Sparks generated between two small metal spheres in a transmitter induced sparks that jumped between two polished brass knobs in a copper wire loop that worked as a receiver. A tiny spark jumped between these two electrodes. Hertz noticed that he could make receiver spark more vigorous by illuminating the electrodes with ultraviolet light. He did not create any theory that could explain the observed phenomenon, but this was the first observation of the photoelectric effect.

A year later, Wilhelm Hallwachs confirmed these results and showed that ultraviolet light shining on an evacuated quartz bulb with two zinc plates as electrodes and connected to a battery generated a current due to electron emission, or photoelectric current.

 

Stoletov and the Photo Effect

From 1888 to 1891, Russian physicist Alexander Stoletov performed an analysis of the photo effect. He discovered the direct proportionality between the intensity of light and the induced photoelectric current. Today, this is known as Stoletov's law.

 

The Discovery of Electrons

In 1897 JJ Thomson discovered electrons, which he called "corpuscles." He then went on to propose a model for the structure of the atom, popularly known as the "plum pudding model” because it was a uniform sphere of positively charged matter with embedded electrons. In 1899, he showed that the increased sensitivity in Hertz's experiments was the result of light pushing on corpuscles. Thomson recognized that UV caused the emission of electrons, the same particles found in cathode rays.

In 1911, JJ Thomson's student Rutherford proposed a model that described the atom as a positively charged core (nucleus) concentrating nearly all the mass and around which the electrons (negative charges) circulate at some distance, like a planetary system.

In 1899, Philipp Lenard showed that irradiating metals with ultraviolet light may produce emission of negative charges or photoelectrons. He found that the kinetic energy of the emitted photoelectrons was independent of the intensity of light of the same frequency. Yet, in agreement with the law of conservation of energy, more photoelectrons were ejected by a bright source than a dim source.

 

How Einstein Combined Newton's Corpuscles and Planck's Energy Elements

Albert Einstein attempted to explain the photoelectric effect by resurrecting the idea of light corpuscles advocated by Isaac Newton. Also, in 1905, he was the first scientist to take Planck's energy elements seriously, proposing that light comes in bundles of energy. In a beam, there are bundles of "quanta." He did not say that light is a "particle." According to Einstein, a "light quantum" energy Eᵧ is:

Eᵧ = h · f      

where, as before:

h = Planck’s constant (6.626 10ˉ³⁴ J s)

f = frequency of the electromagnetic radiation

 

Einstein recognized that Planck's model was real. What we perceive as a continuous wave of electromagnetic radiation is a stream of discrete quanta. This essential formula for quantum physics is also known as the Planck-Einstein relation, giving credit to Planck's work as well.

Einstein’s prediction was:

Eē = ½ · m · v² = Eᵧ - W = h · f - W      

where:

Eē = energy of electron

v = speed of electron

m = mass of electron

Eᵧ = energy of the light quantum

W = work function (constant dependent on the metal)

The work function W is the energy needed to release an electron from a specific metal (some sort of release energy). It depends on the metal, its crystalline structure, and how polished the surface is.

════════════════

» Things to do
a) In the text on the photoelectric effect, what three things does the work function depend on?
b) Please carry the text on the photoelectric effect forward from its last sentence, writing the next part.
You won't need the lines for anything.

════════════════

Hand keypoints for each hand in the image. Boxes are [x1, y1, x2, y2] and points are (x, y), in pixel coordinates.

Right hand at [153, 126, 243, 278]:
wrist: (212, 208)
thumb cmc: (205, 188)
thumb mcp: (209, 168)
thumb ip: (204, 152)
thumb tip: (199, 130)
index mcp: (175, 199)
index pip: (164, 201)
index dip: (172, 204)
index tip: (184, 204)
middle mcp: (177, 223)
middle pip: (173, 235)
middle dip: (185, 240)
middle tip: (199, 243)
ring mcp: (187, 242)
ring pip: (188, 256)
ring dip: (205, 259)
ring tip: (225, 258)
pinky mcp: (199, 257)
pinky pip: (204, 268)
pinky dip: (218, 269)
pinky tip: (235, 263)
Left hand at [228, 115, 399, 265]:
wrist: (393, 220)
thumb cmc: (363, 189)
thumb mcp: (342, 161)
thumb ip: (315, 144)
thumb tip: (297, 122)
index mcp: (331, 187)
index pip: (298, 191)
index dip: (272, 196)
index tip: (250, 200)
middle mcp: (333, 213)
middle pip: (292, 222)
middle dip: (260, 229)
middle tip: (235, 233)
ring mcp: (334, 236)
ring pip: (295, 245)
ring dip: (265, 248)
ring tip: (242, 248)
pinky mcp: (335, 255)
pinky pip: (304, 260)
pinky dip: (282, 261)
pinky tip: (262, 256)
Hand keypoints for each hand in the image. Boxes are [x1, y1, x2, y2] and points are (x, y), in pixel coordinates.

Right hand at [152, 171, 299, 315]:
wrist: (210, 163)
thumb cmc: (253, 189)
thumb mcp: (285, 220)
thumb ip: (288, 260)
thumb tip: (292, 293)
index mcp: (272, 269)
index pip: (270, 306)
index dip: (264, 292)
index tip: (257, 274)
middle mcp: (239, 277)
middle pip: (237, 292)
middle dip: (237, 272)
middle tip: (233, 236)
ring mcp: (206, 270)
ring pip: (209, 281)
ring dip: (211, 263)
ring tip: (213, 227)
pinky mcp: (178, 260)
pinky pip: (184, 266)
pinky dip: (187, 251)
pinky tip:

════════════════

» Responses per task
a) The metal, its crystalline structure, and how polished the surface is.

b)
Einstein stated that when a light quantum supplies energy Eᵧ to metal, some of it goes to the work function and the rest goes to electrons as kinetic energy. Metals release electrons with zero velocity if the energy supplied is precisely its work function. We can also judge from this equation that not all light frequencies will release electrons on a particular metal.

The experimental data was inaccurate at that time, and it was after ten years of measurements of the energy of the photoelectrons that, in 1916, Robert Andrews Millikan verified Einstein's conjecture.

Einstein also proposed that quanta have momentum. In 1917, he developed his theory by assigning a momentum of p = Eᵧ/c = h · f/c = h/λ to the light quantum. Only then did it have the properties of a real particle. He confirmed that light behaves like waves and like particles.

In 1921, Einstein was awarded the Nobel Prize in physics for “his services to Theoretical Physics, and especially for his discovery of the law of the photoelectric effect." He received it one year later, in 1922.

In 1923, Compton validated the assumptions about the light’s quantum energy and momentum experimentally, employing his scattering experiment, and bombarding electrons with x-ray quanta.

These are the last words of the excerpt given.